With the abrupt change in weather, this Cable area snowmobile trails report for March 12 pretty much say it all: “Well, the end is here!” That is it for this snowmobile season, but it will not be long before it is time to hit the ATV and biking trails.
Bass anglers: Don’t miss the Hayward Bass Club meeting at Hayward Rod and Gun Club Wednesday March 14, starting at 7 p.m. Through spring and summer, club members fish eight catch-and-release events on Wednesday afternoons/evenings. For information, call Wayne (715) 699-1015, email email@example.com), or call Hayward Bait (715) 634-2921.
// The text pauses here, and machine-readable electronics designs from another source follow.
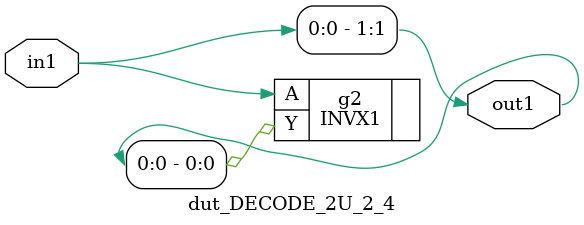
<source format=v>
`timescale 1ps / 1ps


module dut_DECODE_2U_2_4(in1, out1);
  input in1;
  output [1:0] out1;
  wire in1;
  wire [1:0] out1;
  assign out1[1] = in1;
  INVX1 g2(.A (in1), .Y (out1[0]));
endmodule



</source>
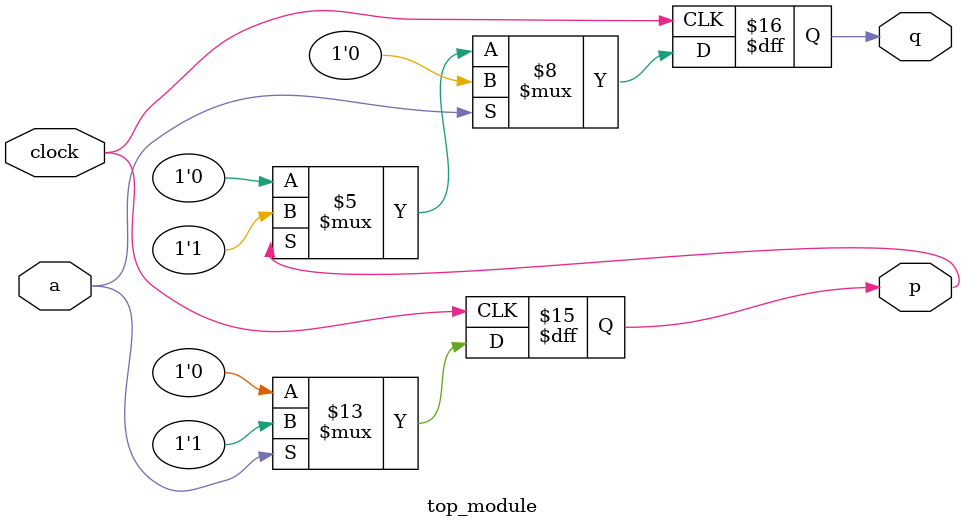
<source format=sv>
module top_module (
	input clock,
	input a, 
	output reg p,
	output reg q
);
	always @(posedge clock) begin
		if (a == 1'b1) begin
			p <= 1'b1;
			q <= 1'b0;
		end else if (p == 1'b1) begin
			p <= 1'b0;
			q <= 1'b1;
		end else begin
			p <= 1'b0;
			q <= 1'b0;
		end
	end
endmodule

</source>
We are on the cusp of some of the best crappie action of the season, but it could be very short-lived with the warming temperatures. Crappies are still in deep water, though you might them at any depth in the water column, from just off the bottom to just below the ice. This makes flashers/locators almost mandatory. Go light with both tackle and bait, and tip-downs work great for panfish. The top baits are crappie minnows and plastics on jigs or plain hooks, but waxies and Gulp! baits can also be effective on given days.
Bluegill fishing is fair to good near weeds and in deeper water. Downsize equipment and small baits to increase your success, and once again – use your flashers to search the entire water column. Use jigs or plain hooks with waxies, spikes, plastics, and even small minnows for larger bluegills in deeper water.
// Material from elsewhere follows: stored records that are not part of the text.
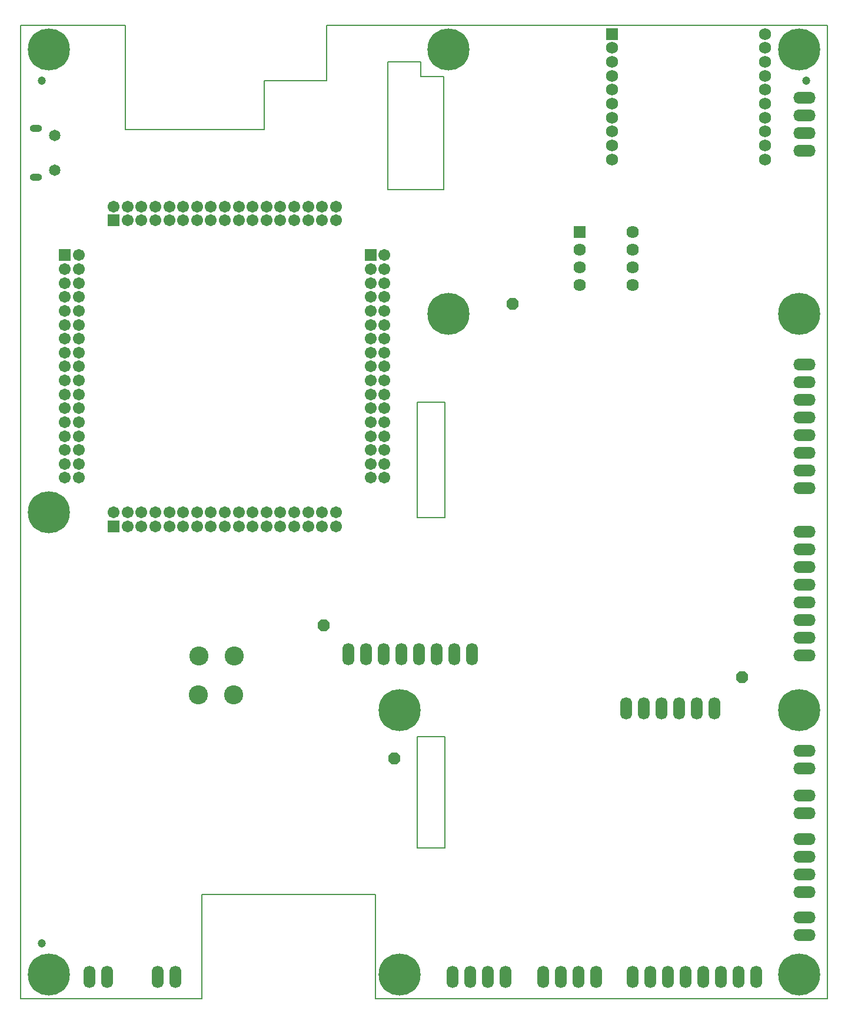
<source format=gbs>
G04*
G04 #@! TF.GenerationSoftware,Altium Limited,Altium Designer,22.3.1 (43)*
G04*
G04 Layer_Color=16711935*
%FSLAX25Y25*%
%MOIN*%
G70*
G04*
G04 #@! TF.SameCoordinates,3C66329E-7EC6-4DA4-B4DD-612C795C30B2*
G04*
G04*
G04 #@! TF.FilePolarity,Negative*
G04*
G01*
G75*
%ADD10C,0.00787*%
%ADD81C,0.04737*%
%ADD84O,0.12674X0.06737*%
%ADD85O,0.06737X0.12674*%
%ADD86C,0.23800*%
%ADD87C,0.06824*%
%ADD88R,0.06824X0.06824*%
%ADD89C,0.06706*%
%ADD90R,0.06706X0.06706*%
%ADD91O,0.07099X0.03950*%
%ADD92C,0.06509*%
%ADD93P,0.07360X8X22.5*%
%ADD94R,0.07021X0.07021*%
%ADD95C,0.07021*%
%ADD96C,0.10800*%
%ADD97R,0.06706X0.06706*%
D10*
X208000Y458000D02*
Y530500D01*
X226519Y522261D02*
X239496D01*
X226500Y522279D02*
Y530500D01*
X208000D02*
X226500D01*
X59055Y492126D02*
Y551181D01*
X102362Y0D02*
Y59055D01*
X200787D01*
Y0D02*
Y59055D01*
Y-0D02*
X456693Y0D01*
X173228Y551181D02*
X456693D01*
X137795Y492126D02*
Y519685D01*
X173228D01*
Y551181D01*
X59055Y492126D02*
X137795Y492126D01*
X224472Y337700D02*
X240220D01*
X224472Y272500D02*
X240220D01*
Y337700D01*
X224472Y272500D02*
Y337700D01*
Y85345D02*
Y148500D01*
X240220Y85345D02*
Y148500D01*
X224472Y85345D02*
X240220D01*
X224472Y148500D02*
X240220D01*
X239496Y458000D02*
Y522261D01*
X208000Y458000D02*
X239496D01*
X0Y0D02*
X102362D01*
X0Y551181D02*
X59055D01*
X456693Y0D02*
Y551181D01*
X0Y0D02*
Y551181D01*
D81*
X444882Y519685D02*
D03*
X11811D02*
D03*
Y31496D02*
D03*
D84*
X443860Y60500D02*
D03*
Y70500D02*
D03*
Y80500D02*
D03*
Y90500D02*
D03*
Y115000D02*
D03*
Y105000D02*
D03*
Y130311D02*
D03*
Y140311D02*
D03*
Y46000D02*
D03*
Y36000D02*
D03*
X444000Y359090D02*
D03*
Y349091D02*
D03*
Y339090D02*
D03*
Y329090D02*
D03*
Y319091D02*
D03*
Y309090D02*
D03*
Y299091D02*
D03*
Y289090D02*
D03*
Y254500D02*
D03*
Y244500D02*
D03*
Y234500D02*
D03*
Y224500D02*
D03*
Y214500D02*
D03*
Y204500D02*
D03*
Y194500D02*
D03*
Y264500D02*
D03*
Y480000D02*
D03*
Y490000D02*
D03*
Y500000D02*
D03*
Y510000D02*
D03*
D85*
X343000Y164500D02*
D03*
X353000D02*
D03*
X363000D02*
D03*
X373000D02*
D03*
X383000D02*
D03*
X393000D02*
D03*
X346500Y12500D02*
D03*
X356500D02*
D03*
X366500D02*
D03*
X376500D02*
D03*
X386500D02*
D03*
X396500D02*
D03*
X406500D02*
D03*
X416500D02*
D03*
X244500D02*
D03*
X254500D02*
D03*
X264500D02*
D03*
X274500D02*
D03*
X87500D02*
D03*
X77500D02*
D03*
X195500Y195000D02*
D03*
X205500D02*
D03*
X215500D02*
D03*
X225500D02*
D03*
X235500D02*
D03*
X245500D02*
D03*
X255500D02*
D03*
X185500D02*
D03*
X49000Y12500D02*
D03*
X39000D02*
D03*
X326000D02*
D03*
X316000D02*
D03*
X306000D02*
D03*
X296000D02*
D03*
D86*
X440945Y537402D02*
D03*
Y387795D02*
D03*
X214567Y163386D02*
D03*
X15748Y275590D02*
D03*
X242126Y387795D02*
D03*
Y537402D02*
D03*
X15748D02*
D03*
X214567Y13780D02*
D03*
X15748D02*
D03*
X440945Y163386D02*
D03*
Y13780D02*
D03*
D87*
X421500Y546300D02*
D03*
Y538400D02*
D03*
Y530500D02*
D03*
Y522600D02*
D03*
Y514700D02*
D03*
Y506800D02*
D03*
Y498900D02*
D03*
Y491000D02*
D03*
Y483100D02*
D03*
Y475200D02*
D03*
X334900D02*
D03*
Y483100D02*
D03*
Y491000D02*
D03*
Y498900D02*
D03*
Y506800D02*
D03*
Y514700D02*
D03*
Y522600D02*
D03*
Y530500D02*
D03*
Y538400D02*
D03*
D88*
Y546300D02*
D03*
D89*
X178492Y275323D02*
D03*
Y267449D02*
D03*
X170618Y275323D02*
D03*
Y267449D02*
D03*
X162744Y275323D02*
D03*
Y267449D02*
D03*
X154870Y275323D02*
D03*
Y267449D02*
D03*
X146996Y275323D02*
D03*
Y267449D02*
D03*
X139122Y275323D02*
D03*
Y267449D02*
D03*
X131248Y275323D02*
D03*
Y267449D02*
D03*
X123374Y275323D02*
D03*
Y267449D02*
D03*
X115500Y275323D02*
D03*
Y267449D02*
D03*
X107626Y275323D02*
D03*
Y267449D02*
D03*
X99752Y275323D02*
D03*
Y267449D02*
D03*
X91878Y275323D02*
D03*
Y267449D02*
D03*
X84004Y275323D02*
D03*
Y267449D02*
D03*
X76130Y275323D02*
D03*
Y267449D02*
D03*
X68256Y275323D02*
D03*
Y267449D02*
D03*
X60382Y275323D02*
D03*
Y267449D02*
D03*
X52508Y275323D02*
D03*
X32823Y295008D02*
D03*
X24949D02*
D03*
X32823Y302882D02*
D03*
X24949D02*
D03*
X32823Y310756D02*
D03*
X24949D02*
D03*
X32823Y318630D02*
D03*
X24949D02*
D03*
X32823Y326504D02*
D03*
X24949D02*
D03*
X32823Y334378D02*
D03*
X24949D02*
D03*
X32823Y342252D02*
D03*
X24949D02*
D03*
X32823Y350126D02*
D03*
X24949D02*
D03*
X32823Y358000D02*
D03*
X24949D02*
D03*
X32823Y365874D02*
D03*
X24949D02*
D03*
X32823Y373748D02*
D03*
X24949D02*
D03*
X32823Y381622D02*
D03*
X24949D02*
D03*
X32823Y389496D02*
D03*
X24949D02*
D03*
X32823Y397370D02*
D03*
X24949D02*
D03*
X32823Y405244D02*
D03*
X24949D02*
D03*
X32823Y413118D02*
D03*
X24949D02*
D03*
X32823Y420992D02*
D03*
X52508Y448551D02*
D03*
X60382Y440677D02*
D03*
Y448551D02*
D03*
X68256Y440677D02*
D03*
Y448551D02*
D03*
X76130Y440677D02*
D03*
Y448551D02*
D03*
X84004Y440677D02*
D03*
Y448551D02*
D03*
X91878Y440677D02*
D03*
Y448551D02*
D03*
X99752Y440677D02*
D03*
Y448551D02*
D03*
X107626Y440677D02*
D03*
Y448551D02*
D03*
X115500Y440677D02*
D03*
Y448551D02*
D03*
X123374Y440677D02*
D03*
Y448551D02*
D03*
X131248Y440677D02*
D03*
Y448551D02*
D03*
X139122Y440677D02*
D03*
Y448551D02*
D03*
X146996Y440677D02*
D03*
Y448551D02*
D03*
X154870Y440677D02*
D03*
Y448551D02*
D03*
X162744Y440677D02*
D03*
Y448551D02*
D03*
X170618Y440677D02*
D03*
Y448551D02*
D03*
X178492Y440677D02*
D03*
Y448551D02*
D03*
X205937Y295008D02*
D03*
X198063D02*
D03*
X205937Y302882D02*
D03*
X198063D02*
D03*
X205937Y310756D02*
D03*
X198063D02*
D03*
X205937Y318630D02*
D03*
X198063D02*
D03*
X205937Y326504D02*
D03*
X198063D02*
D03*
X205937Y334378D02*
D03*
X198063D02*
D03*
X205937Y342252D02*
D03*
X198063D02*
D03*
X205937Y350126D02*
D03*
X198063D02*
D03*
X205937Y358000D02*
D03*
X198063D02*
D03*
X205937Y365874D02*
D03*
X198063D02*
D03*
X205937Y373748D02*
D03*
X198063D02*
D03*
X205937Y381622D02*
D03*
X198063D02*
D03*
X205937Y389496D02*
D03*
X198063D02*
D03*
X205937Y397370D02*
D03*
X198063D02*
D03*
X205937Y405244D02*
D03*
X198063D02*
D03*
X205937Y413118D02*
D03*
X198063D02*
D03*
X205937Y420992D02*
D03*
D90*
X52508Y267449D02*
D03*
Y440677D02*
D03*
D91*
X8500Y465220D02*
D03*
Y492779D02*
D03*
D92*
X19130Y469158D02*
D03*
Y488842D02*
D03*
D93*
X278500Y393500D02*
D03*
X408500Y182000D02*
D03*
X211500Y136000D02*
D03*
X171500Y211500D02*
D03*
D94*
X316500Y434000D02*
D03*
D95*
X346500D02*
D03*
X316500Y424000D02*
D03*
X346500D02*
D03*
X316500Y414000D02*
D03*
X346500D02*
D03*
X316500Y404000D02*
D03*
X346500D02*
D03*
D96*
X101000Y194000D02*
D03*
X121000D02*
D03*
X120500Y172000D02*
D03*
X100500D02*
D03*
D97*
X24949Y420992D02*
D03*
X198063D02*
D03*
M02*

</source>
Perch action is good on the mud flats of deep lakes, but the fish are starting their move to shallower water spawning areas. As with the other panfish, be prepared to stay on the move, drill plenty of holes, and use your flashers to find fish. Once you do, fathead and plastics will do the trick, as will small minnows and spoons.
March 4: Inland game fish season closed (see regs).
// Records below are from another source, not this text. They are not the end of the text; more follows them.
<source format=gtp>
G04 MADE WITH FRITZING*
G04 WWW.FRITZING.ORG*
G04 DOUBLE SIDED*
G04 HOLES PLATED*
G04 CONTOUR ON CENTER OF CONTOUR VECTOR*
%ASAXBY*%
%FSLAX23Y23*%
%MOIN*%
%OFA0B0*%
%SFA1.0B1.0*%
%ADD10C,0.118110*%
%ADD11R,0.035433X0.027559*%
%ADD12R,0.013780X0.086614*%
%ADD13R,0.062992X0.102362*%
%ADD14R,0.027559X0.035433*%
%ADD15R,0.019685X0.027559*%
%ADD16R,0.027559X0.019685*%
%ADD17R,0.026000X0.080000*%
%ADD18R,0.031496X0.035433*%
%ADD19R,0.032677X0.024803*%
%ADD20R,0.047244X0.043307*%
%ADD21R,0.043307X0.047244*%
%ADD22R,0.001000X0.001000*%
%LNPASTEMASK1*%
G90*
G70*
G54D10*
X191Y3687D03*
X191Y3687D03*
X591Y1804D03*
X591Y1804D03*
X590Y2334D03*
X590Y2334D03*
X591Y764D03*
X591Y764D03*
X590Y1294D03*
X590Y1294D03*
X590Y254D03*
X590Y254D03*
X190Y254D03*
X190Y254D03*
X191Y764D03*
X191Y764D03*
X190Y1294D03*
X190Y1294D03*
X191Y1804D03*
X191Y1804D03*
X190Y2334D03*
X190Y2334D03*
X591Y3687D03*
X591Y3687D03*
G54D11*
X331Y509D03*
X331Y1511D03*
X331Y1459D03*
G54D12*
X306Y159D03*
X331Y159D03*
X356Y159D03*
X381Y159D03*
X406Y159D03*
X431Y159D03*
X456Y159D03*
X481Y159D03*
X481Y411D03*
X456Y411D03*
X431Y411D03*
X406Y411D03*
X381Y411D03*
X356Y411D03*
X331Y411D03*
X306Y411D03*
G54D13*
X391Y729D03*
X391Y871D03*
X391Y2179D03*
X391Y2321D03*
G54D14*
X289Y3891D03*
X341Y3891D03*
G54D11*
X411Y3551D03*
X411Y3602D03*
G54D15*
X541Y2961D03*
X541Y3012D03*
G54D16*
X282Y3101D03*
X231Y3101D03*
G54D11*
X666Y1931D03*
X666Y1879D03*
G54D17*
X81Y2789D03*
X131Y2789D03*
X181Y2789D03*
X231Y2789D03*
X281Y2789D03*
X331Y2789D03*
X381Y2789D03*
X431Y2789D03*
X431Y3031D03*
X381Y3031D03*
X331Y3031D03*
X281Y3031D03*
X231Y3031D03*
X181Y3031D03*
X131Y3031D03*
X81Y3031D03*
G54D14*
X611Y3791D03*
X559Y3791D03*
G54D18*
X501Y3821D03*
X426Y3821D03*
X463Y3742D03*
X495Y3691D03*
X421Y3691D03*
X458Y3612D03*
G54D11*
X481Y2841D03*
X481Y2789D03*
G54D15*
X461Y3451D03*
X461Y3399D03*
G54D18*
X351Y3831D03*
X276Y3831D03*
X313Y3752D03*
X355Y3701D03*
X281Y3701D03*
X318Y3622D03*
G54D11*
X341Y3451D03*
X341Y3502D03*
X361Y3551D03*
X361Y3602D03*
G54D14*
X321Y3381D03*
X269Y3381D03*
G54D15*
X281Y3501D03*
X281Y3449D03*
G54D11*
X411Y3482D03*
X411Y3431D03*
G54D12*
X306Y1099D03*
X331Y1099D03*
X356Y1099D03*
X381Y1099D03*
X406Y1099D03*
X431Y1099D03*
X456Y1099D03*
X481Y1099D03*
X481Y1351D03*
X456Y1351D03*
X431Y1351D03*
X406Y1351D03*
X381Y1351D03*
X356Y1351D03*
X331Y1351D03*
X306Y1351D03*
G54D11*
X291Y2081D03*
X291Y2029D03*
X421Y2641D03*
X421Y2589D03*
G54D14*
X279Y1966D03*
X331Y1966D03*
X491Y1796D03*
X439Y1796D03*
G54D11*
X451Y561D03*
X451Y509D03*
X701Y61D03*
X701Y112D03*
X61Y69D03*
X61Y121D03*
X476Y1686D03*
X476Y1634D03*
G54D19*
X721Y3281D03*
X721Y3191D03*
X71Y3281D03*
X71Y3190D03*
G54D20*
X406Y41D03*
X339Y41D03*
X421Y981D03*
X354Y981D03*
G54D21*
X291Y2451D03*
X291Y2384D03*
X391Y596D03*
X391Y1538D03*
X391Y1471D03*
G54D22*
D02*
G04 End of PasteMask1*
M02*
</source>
March 7: New hunting and fishing licenses now on sale.
March 11: Deadline to remove ice fishing shelters north of Hwy 64.
March 14: Hayward Bass Club meeting (715) 699-1015; 634-2921.
March 15: Deadline to remove ice fishing shelters from WI-MI boundary waters.
March 19: OTC sales begin for leftover spring turkey permits.
March 20: Winter crow season closes.
March 31: Hunting, fishing licenses expire; Trout season opens on some Lake Superior tributaries (see regs).